Quomodo Blog
extraction CO2 huiles essentielle

L’extraction par CO2 est une technologie moderne extrêmement douce pour recueillir des substances végétales lipophiles en ne laissant aucun résidu de solvant. A partir des matières premières végétales sont obtenues des substances, arômes ou senteurs, essentiellement bioactifs. L’extraction CO2 est une méthode naturelle, propre et respectueuse de l’environnement. Le dioxyde de carbone, le même que l’on trouve aussi dans les boissons gazeuses, est reconnu comme solvant sans danger pour les ingrédients lipophiles. Le processus d’extraction, à haute pression, fonctionne sans charge de température et sans contact avec l’oxygen.
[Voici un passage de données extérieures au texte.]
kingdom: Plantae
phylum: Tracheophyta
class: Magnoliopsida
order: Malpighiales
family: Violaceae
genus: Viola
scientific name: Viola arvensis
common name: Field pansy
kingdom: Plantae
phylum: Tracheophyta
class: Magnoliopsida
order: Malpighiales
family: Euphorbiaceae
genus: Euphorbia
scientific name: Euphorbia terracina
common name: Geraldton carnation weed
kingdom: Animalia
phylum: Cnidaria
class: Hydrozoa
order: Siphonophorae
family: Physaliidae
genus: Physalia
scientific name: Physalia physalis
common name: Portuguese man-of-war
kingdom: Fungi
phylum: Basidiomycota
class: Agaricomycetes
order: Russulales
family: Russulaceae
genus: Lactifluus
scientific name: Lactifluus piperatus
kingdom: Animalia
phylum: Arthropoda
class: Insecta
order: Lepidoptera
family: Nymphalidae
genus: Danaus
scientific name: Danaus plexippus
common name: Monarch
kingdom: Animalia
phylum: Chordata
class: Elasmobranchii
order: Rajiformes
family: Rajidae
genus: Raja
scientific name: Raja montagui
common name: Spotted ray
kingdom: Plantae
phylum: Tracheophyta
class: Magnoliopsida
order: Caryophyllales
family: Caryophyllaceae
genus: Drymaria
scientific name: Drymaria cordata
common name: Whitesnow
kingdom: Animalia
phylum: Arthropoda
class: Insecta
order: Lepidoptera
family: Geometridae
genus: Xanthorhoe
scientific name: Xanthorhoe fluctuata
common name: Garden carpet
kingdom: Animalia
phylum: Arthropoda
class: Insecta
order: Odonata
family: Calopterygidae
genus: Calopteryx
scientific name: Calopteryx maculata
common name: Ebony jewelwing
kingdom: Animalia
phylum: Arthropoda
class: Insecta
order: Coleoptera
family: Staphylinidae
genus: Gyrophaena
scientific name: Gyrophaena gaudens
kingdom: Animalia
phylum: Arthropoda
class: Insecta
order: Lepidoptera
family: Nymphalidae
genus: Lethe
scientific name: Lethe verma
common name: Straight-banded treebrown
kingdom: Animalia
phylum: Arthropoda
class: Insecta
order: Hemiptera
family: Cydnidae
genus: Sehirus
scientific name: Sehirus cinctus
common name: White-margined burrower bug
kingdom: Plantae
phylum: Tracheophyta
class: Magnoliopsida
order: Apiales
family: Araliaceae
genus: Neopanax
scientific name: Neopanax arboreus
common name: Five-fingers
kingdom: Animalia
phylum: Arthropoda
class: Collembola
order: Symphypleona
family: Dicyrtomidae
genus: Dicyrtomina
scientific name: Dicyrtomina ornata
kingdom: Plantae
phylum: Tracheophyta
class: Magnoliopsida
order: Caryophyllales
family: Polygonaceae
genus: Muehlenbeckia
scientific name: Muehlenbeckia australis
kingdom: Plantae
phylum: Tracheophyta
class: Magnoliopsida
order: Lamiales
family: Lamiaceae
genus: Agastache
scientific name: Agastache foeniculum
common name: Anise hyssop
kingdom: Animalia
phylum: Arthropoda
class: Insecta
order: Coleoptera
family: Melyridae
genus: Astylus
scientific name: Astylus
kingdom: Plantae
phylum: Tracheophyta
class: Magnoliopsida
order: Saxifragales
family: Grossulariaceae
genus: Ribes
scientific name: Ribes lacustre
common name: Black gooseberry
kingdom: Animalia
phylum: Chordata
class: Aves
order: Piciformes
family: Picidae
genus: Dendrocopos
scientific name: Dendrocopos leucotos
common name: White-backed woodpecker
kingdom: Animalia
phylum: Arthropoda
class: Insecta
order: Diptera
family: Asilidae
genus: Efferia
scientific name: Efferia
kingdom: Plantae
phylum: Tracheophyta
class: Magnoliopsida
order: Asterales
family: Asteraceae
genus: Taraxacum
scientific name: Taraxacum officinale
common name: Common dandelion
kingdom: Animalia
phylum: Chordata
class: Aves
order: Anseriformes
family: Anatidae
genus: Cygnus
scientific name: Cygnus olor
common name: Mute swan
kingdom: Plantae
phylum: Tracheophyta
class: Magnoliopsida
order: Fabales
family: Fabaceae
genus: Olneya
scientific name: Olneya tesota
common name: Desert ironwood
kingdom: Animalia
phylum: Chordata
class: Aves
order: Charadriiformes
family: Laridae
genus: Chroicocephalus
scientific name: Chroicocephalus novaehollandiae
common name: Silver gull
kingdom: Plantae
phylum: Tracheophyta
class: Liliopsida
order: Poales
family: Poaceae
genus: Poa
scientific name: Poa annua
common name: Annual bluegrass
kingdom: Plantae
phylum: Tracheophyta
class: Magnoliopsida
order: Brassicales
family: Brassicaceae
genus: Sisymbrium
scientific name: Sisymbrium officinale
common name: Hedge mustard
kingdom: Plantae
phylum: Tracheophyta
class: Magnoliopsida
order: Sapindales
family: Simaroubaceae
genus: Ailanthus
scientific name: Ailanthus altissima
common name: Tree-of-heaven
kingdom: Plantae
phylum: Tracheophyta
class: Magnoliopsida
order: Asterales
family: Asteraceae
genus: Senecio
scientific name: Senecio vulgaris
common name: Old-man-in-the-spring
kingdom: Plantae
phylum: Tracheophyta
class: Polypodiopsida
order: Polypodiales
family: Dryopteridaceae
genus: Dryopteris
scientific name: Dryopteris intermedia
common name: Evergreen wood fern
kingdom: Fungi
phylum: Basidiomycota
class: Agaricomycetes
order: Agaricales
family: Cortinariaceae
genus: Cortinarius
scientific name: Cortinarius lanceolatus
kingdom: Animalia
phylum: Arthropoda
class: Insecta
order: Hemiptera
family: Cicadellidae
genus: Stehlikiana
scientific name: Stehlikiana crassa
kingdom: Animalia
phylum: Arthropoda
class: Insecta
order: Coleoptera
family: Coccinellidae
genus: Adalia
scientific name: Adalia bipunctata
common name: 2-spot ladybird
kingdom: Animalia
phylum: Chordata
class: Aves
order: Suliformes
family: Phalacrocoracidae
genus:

Ceci permet de préserver les composants précieux des plantes. Les Extraits CO2 ont une saveur plus naturelle, une odeur fraîche et une meilleure efficacité.

Le procédé de l’extraction par CO2

Avec du CO2 qui se situe dans un état dit « surcritique », lors d’une pression supérieure à 73 bars mais déjà un peu au-dessus de 30°C, on peut extraire en douceur des substances lipophiles. Ne sont extraits en même temps ni des protéines, ni des glucides, ni des sels ou métaux anorganiques. Les extraits de CO2 sont microbiologiquement stables. Ils ne nécessitent aucune conservation et sont pratiquement stériles de nature.

La sélectivité de l’extraction est commandable, ce qui n’est possible avec aucun procédé conventionnel. La méthode se déroule sans sollicitation de température et sans l’emploi de solvants organiques. Le CO2 est chimiquement inerte et neutre pour l’environnement, puisque déjà existant naturellement avant l’extraction.

N’ont donc lieu ni isomérisation, ni oxydation ni hydrolyse des substances. Toute la palette substantielle précieuse est conservée dans les extraits par CO2. Cela concerne particulièrement les notes olfactives. Après l’extraction, la pression est détendue. Ici, le CO2 perd sa force dissolvante et libère les substances solutées. Celles-ci sont alors sous une forme pure et concentrée.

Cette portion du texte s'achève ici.